# Tilting garage



## rizay (Jun 18, 2006)

I have an old garage that is leaning.  The two side walls are leaning in.  How can I fix this problem?  Thanks so much for your time.


----------



## inspectorD (Jun 18, 2006)

What is the foundation like? Broken, settled, on a hill?
What are the walls made of? Wood, block ,brick?

What part of the wall is leaning? Garage doors? windows...ect.

How old is the garage? 

Do you have insect damage if it is wood?

Welcome to the forum.


----------



## rizay (Jun 19, 2006)

The foundation is a concrete slab.  It is not in bad shape.  There are some cracks but they all are in the center of the garage.  It is situated on level ground.  The walls are made of wood, typical 2x4 construction.  The wood is in fine condition and has no insect or water damage.  The wall with the two garage doors is fine.  It is plum.  The back wall, running parallel with the garage doors is also plum.  The two walls that are perpendicular to the doors are the problem.  The one on the left side leans away from the garage at the top of the wall.  The opposite wall leans towards the garage at the top.  Also, that side seems to have another problem.  At the bottom of the wall, the base seems to be shifting off the foundation.  The front corner is off completely but the majority is still resting somewhat on the foundation.  I would like to push that back onto the foundation and plum up the two walls.  
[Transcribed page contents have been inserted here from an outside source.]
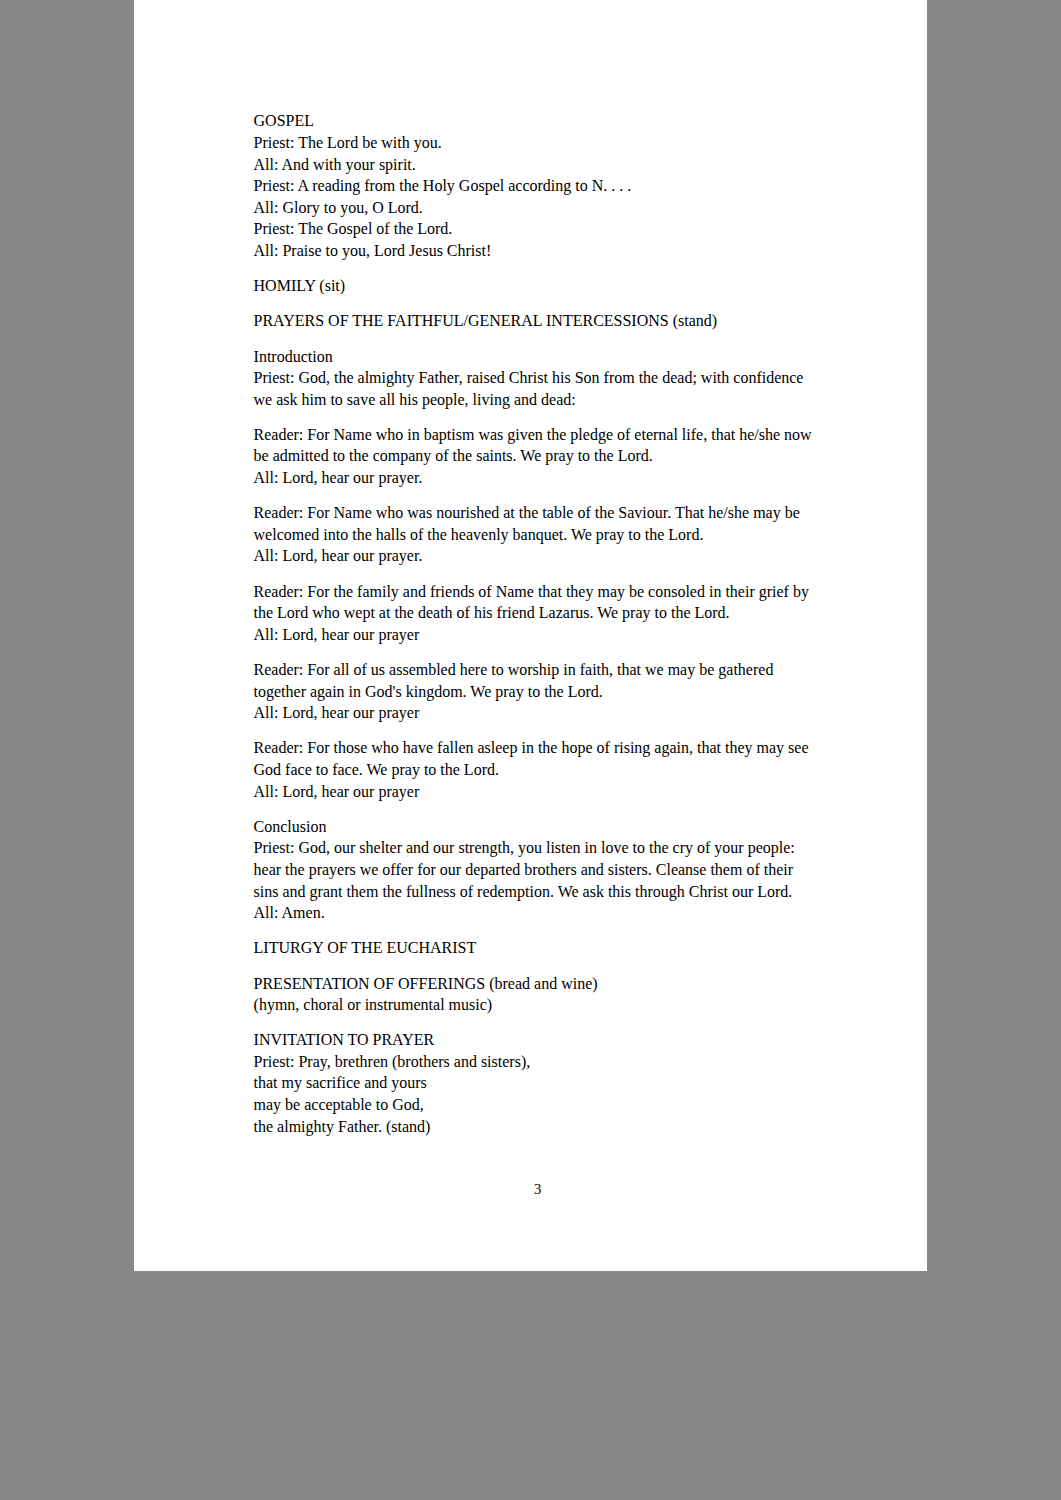GOSPEL
Priest: The Lord be with you.
All: And with your spirit.
Priest: A reading from the Holy Gospel according to N. . . .
All: Glory to you, O Lord.
Priest: The Gospel of the Lord.
All: Praise to you, Lord Jesus Christ!
HOMILY (sit)
PRAYERS OF THE FAITHFUL/GENERAL INTERCESSIONS (stand)
Introduction
Priest: God, the almighty Father, raised Christ his Son from the dead; with confidence we ask him to save all his people, living and dead:
Reader: For Name who in baptism was given the pledge of eternal life, that he/she now be admitted to the company of the saints. We pray to the Lord.
All: Lord, hear our prayer.
Reader: For Name who was nourished at the table of the Saviour. That he/she may be welcomed into the halls of the heavenly banquet. We pray to the Lord.
All: Lord, hear our prayer.
Reader: For the family and friends of Name that they may be consoled in their grief by the Lord who wept at the death of his friend Lazarus. We pray to the Lord.
All: Lord, hear our prayer
Reader: For all of us assembled here to worship in faith, that we may be gathered together again in God's kingdom. We pray to the Lord.
All: Lord, hear our prayer
Reader: For those who have fallen asleep in the hope of rising again, that they may see God face to face. We pray to the Lord.
All: Lord, hear our prayer
Conclusion
Priest: God, our shelter and our strength, you listen in love to the cry of your people: hear the prayers we offer for our departed brothers and sisters. Cleanse them of their sins and grant them the fullness of redemption. We ask this through Christ our Lord.
All: Amen.
LITURGY OF THE EUCHARIST
PRESENTATION OF OFFERINGS (bread and wine)
(hymn, choral or instrumental music)
INVITATION TO PRAYER
Priest: Pray, brethren (brothers and sisters),
that my sacrifice and yours
may be acceptable to God,
the almighty Father. (stand)
3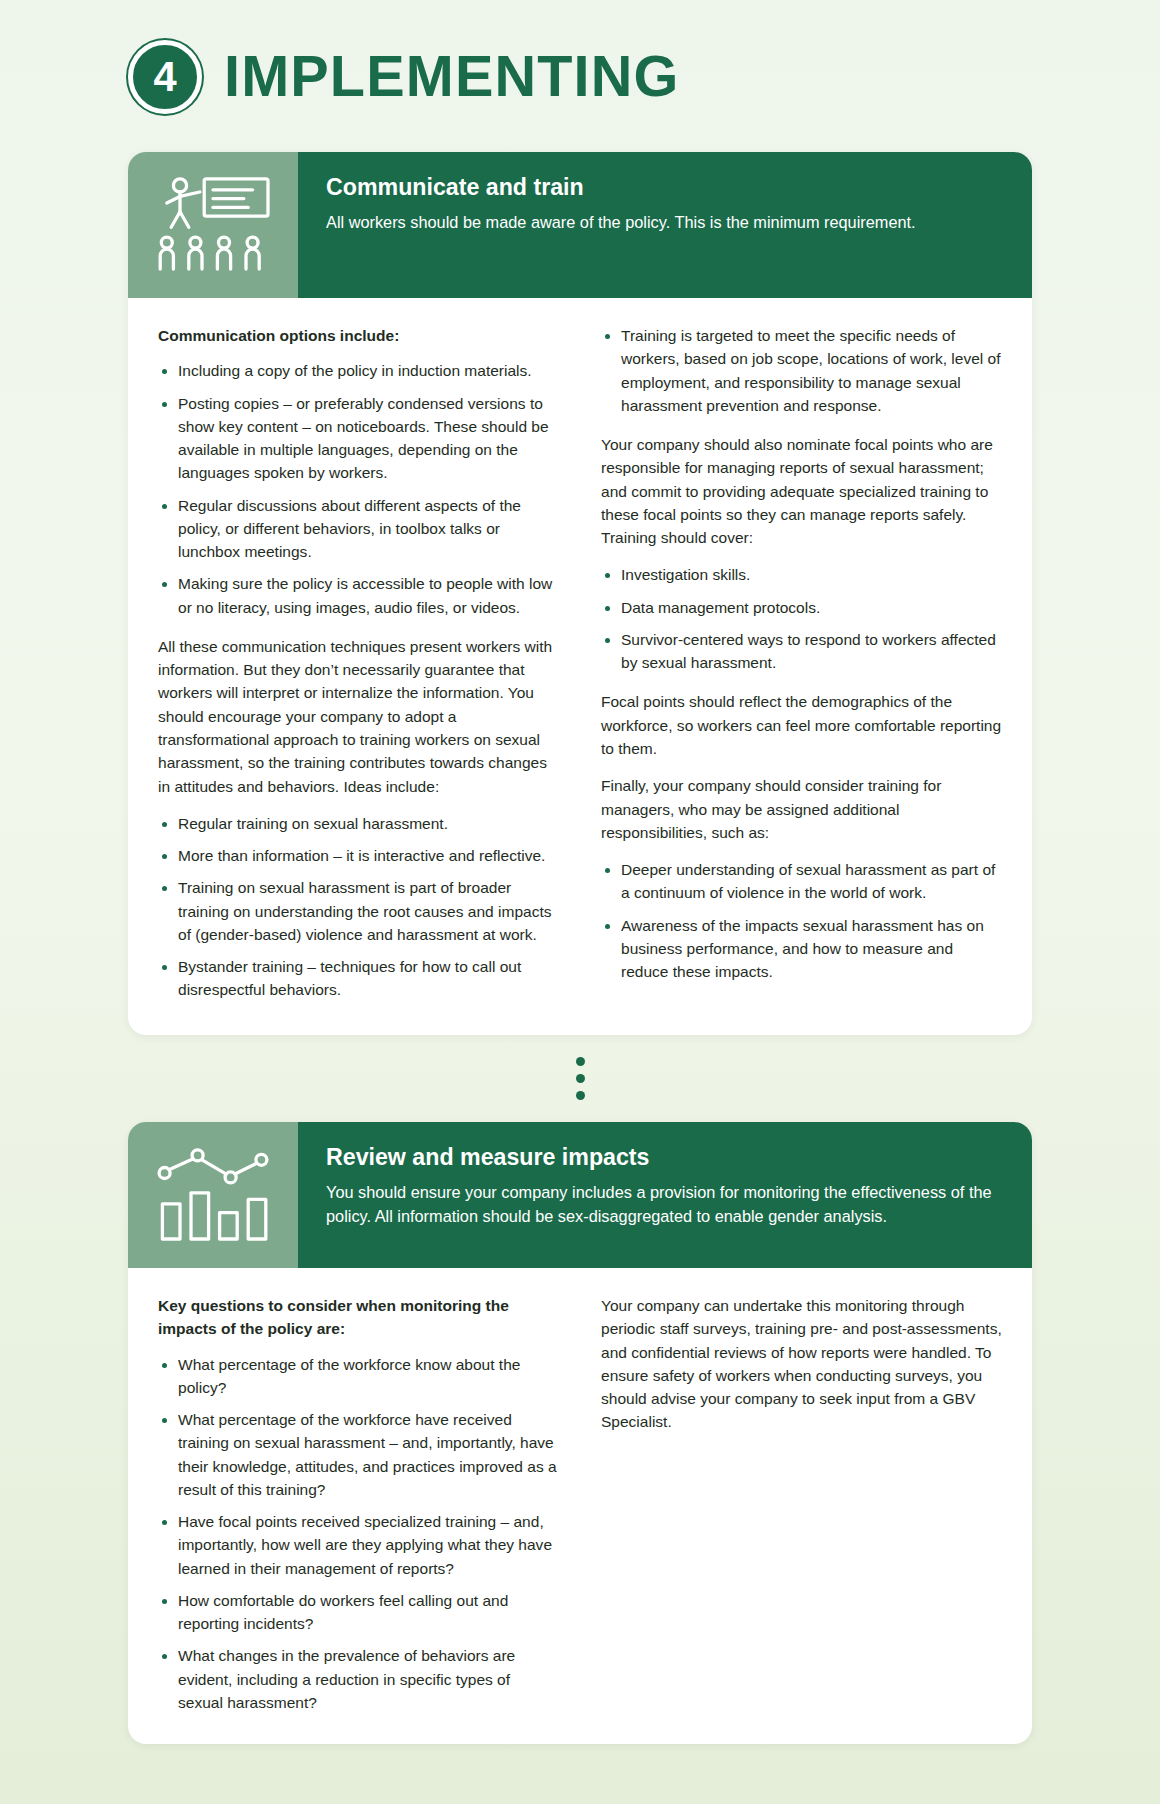4
IMPLEMENTING
Communicate and train
All workers should be made aware of the policy. This is the minimum requirement.
Communication options include:
Including a copy of the policy in induction materials.
Posting copies – or preferably condensed versions to show key content – on noticeboards. These should be available in multiple languages, depending on the languages spoken by workers.
Regular discussions about different aspects of the policy, or different behaviors, in toolbox talks or lunchbox meetings.
Making sure the policy is accessible to people with low or no literacy, using images, audio files, or videos.
All these communication techniques present workers with information. But they don’t necessarily guarantee that workers will interpret or internalize the information. You should encourage your company to adopt a transformational approach to training workers on sexual harassment, so the training contributes towards changes in attitudes and behaviors. Ideas include:
Regular training on sexual harassment.
More than information – it is interactive and reflective.
Training on sexual harassment is part of broader training on understanding the root causes and impacts of (gender-based) violence and harassment at work.
Bystander training – techniques for how to call out disrespectful behaviors.
Training is targeted to meet the specific needs of workers, based on job scope, locations of work, level of employment, and responsibility to manage sexual harassment prevention and response.
Your company should also nominate focal points who are responsible for managing reports of sexual harassment; and commit to providing adequate specialized training to these focal points so they can manage reports safely. Training should cover:
Investigation skills.
Data management protocols.
Survivor-centered ways to respond to workers affected by sexual harassment.
Focal points should reflect the demographics of the workforce, so workers can feel more comfortable reporting to them.
Finally, your company should consider training for managers, who may be assigned additional responsibilities, such as:
Deeper understanding of sexual harassment as part of a continuum of violence in the world of work.
Awareness of the impacts sexual harassment has on business performance, and how to measure and reduce these impacts.
Review and measure impacts
You should ensure your company includes a provision for monitoring the effectiveness of the policy. All information should be sex-disaggregated to enable gender analysis.
Key questions to consider when monitoring the impacts of the policy are:
What percentage of the workforce know about the policy?
What percentage of the workforce have received training on sexual harassment – and, importantly, have their knowledge, attitudes, and practices improved as a result of this training?
Have focal points received specialized training – and, importantly, how well are they applying what they have learned in their management of reports?
How comfortable do workers feel calling out and reporting incidents?
What changes in the prevalence of behaviors are evident, including a reduction in specific types of sexual harassment?
Your company can undertake this monitoring through periodic staff surveys, training pre- and post-assessments, and confidential reviews of how reports were handled. To ensure safety of workers when conducting surveys, you should advise your company to seek input from a GBV Specialist.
Does anyone know how I can push these two walls back into position?


----------



## asbestos (Jun 20, 2006)

so who backed into it?


----------



## inspectorD (Jun 20, 2006)

To me it sounds like you need a contractor .
But...you can try a come along and  a ratchet strap to pull it back together.
Sounds like the garage wants to move to the left, this could be due to no ceiling joists in the upper attic area or to much storage up there. 

Without being able to see it ...you need a contractor.


----------



## Square Eye (Jun 20, 2006)

Drive some 2x4 stakes right beside the walls. Then measure out about 36" and drive more stakes about 18" in the ground. Then cut 2x4s tight to fit between the stakes. This will hold the wall at the bottom and keep the floor from sliding right off of the floor. *Rope it off though!* or someone will trip on the stakes and outriggers.

This is not a permanent fix, but I'd leave it until the walls are fixed.


----------



## rizay (Jun 21, 2006)

I thought about doing the come along thing and then cutting 2x4's and securing them at a 45 degree angle onto the walls and ceiling joists once the walls are plum.  I didn't know if that would work or not.


----------



## glennjanie (Jun 21, 2006)

You are right on Rizay! be sure to stabilize the walls like SurareEye suggested to prevent a complete collapse with you in it! This sort of work is usually uneventful but sometimes all h--- can break lose.
Glenn


----------



## cutlass (Jul 16, 2006)

Check out: http://www.hammerzone.com/archives/framecarp/liftmove/straighten/garage1/winch.htm  for a good tutorial on straightening out a leaning shed or garage.  I think that using some ratcheting tie downs will do the same job as cables.


----------